According to Lowrey, the fixtures quickly became the backbone of the rig. "To be honest, they were the workhorses of the show," he stated. "We leaned into them throughout pretty much the entire set."
The fixtures' brightness also proved critical when competing with the substantial LED video package. "They're such a powerful light," Lowrey said. "During rehearsals I was actually worried they might overpower the video because they're such bright fixtures. But ultimately that output gave us what we needed to hold our own against all the LED content."
More Design Options
Beyond wash and strobe duties, the designer also incorporated the fixture's automatic tilt functionality to reinforce the show's architectural themes. "We spent a lot of time trying to keep the visuals feeling very architectural," he explained. "Sometimes the fixtures would point straight up, other times directly into the stage. The tilt function gave us a lot of flexibility while supporting the overall design language."
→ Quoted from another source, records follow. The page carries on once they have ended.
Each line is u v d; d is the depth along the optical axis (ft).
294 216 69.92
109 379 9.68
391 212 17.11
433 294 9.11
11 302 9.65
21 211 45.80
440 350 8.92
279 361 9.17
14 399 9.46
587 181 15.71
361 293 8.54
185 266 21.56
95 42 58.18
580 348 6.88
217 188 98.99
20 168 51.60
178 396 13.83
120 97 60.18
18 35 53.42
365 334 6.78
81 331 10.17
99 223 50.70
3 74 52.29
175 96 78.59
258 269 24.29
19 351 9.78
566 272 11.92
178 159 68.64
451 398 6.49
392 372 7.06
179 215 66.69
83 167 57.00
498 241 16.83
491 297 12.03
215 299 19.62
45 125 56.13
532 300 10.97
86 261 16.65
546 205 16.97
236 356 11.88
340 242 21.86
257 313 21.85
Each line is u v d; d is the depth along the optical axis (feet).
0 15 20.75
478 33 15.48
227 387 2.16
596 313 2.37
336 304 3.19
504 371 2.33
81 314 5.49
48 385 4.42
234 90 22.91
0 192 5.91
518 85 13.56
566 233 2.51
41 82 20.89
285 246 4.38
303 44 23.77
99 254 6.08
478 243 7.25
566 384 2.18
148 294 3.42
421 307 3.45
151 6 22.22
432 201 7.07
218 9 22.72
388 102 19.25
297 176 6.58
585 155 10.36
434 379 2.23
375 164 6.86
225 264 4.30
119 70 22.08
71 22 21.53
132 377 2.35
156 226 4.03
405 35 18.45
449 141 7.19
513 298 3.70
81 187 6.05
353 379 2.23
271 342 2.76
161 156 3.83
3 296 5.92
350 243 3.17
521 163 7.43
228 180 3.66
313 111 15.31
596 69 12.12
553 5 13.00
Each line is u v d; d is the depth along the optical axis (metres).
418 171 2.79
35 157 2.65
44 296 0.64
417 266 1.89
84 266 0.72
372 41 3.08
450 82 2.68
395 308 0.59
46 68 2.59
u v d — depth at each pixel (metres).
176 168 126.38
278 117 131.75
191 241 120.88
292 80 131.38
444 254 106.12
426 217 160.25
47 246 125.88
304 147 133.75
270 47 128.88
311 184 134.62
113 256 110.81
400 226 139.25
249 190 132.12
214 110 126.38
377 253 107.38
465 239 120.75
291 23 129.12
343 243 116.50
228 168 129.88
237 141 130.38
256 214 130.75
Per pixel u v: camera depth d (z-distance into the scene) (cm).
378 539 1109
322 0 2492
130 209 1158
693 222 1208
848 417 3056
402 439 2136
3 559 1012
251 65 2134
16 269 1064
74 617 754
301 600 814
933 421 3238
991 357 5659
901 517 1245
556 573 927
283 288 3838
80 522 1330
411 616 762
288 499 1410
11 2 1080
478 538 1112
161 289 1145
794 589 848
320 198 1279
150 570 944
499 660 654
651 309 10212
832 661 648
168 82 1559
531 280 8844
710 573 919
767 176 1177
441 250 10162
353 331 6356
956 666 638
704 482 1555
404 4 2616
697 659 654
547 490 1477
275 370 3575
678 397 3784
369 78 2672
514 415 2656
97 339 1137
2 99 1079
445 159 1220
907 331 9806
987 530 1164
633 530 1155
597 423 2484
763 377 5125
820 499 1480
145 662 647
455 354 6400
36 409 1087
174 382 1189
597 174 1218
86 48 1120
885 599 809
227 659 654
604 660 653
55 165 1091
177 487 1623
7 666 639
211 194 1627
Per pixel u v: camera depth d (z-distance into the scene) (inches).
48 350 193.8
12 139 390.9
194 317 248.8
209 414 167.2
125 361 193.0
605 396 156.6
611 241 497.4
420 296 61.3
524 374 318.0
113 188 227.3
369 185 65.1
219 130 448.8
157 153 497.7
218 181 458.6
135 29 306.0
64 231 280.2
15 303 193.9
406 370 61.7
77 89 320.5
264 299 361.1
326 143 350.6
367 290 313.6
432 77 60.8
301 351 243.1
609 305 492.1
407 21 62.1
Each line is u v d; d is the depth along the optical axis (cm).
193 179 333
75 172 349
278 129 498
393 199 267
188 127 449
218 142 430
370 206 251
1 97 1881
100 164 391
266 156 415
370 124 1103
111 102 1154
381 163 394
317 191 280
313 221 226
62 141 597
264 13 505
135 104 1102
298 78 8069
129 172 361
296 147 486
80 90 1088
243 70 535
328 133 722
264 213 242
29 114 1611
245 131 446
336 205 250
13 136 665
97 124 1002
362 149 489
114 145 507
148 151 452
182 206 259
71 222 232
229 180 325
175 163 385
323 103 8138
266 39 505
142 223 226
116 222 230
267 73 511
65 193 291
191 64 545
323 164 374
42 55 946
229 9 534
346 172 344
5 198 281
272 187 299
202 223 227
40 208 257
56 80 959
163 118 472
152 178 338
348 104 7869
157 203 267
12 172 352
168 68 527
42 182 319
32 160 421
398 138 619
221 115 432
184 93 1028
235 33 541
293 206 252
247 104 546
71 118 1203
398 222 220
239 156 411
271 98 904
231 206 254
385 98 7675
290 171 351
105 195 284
The Rayzor Blade L's SparkLED background twinkle effect also played a memorable role during the show's finale, the band's signature hit "Pumped Up Kicks."
SparkLED uses dedicated white LEDs positioned within the fixture's lens to create an additional layer of visual texture. "For that song we wanted a very classic, elevated CTO look," Lowrey said. "The SparkLED effect was perfect for that moment. We actually shaped the rest of the look around it because it delivered exactly the feeling we were after."
Collaborative Effort
The rig also included moving head profile and beam/wash fixtures, along with other linear wash lights. Lowrey credits a collaborative team effort for helping to bring the production to life, including lighting director, programmer, and operator Scott Schirmer, account rep Sean Ray at Christie Lites, and Ariel Afar from production company SLX, who provided consultation during rehearsals.
Reflecting on the project, Lowrey praised lead singer Foster's creative engagement throughout the process. "I was very lucky to work with Mark Foster on this show," he said. "If you bring him a concept, he really sinks his teeth into it and takes it a million miles. That level of collaboration made the whole creative process incredibly rewarding."
Lowrey hopes to continue evolving the concept for Foster the People's upcoming "Good Mourning Sunshine" tour, scheduled to launch in September. However, plans for carrying the full Coachella production package forward remain undetermined.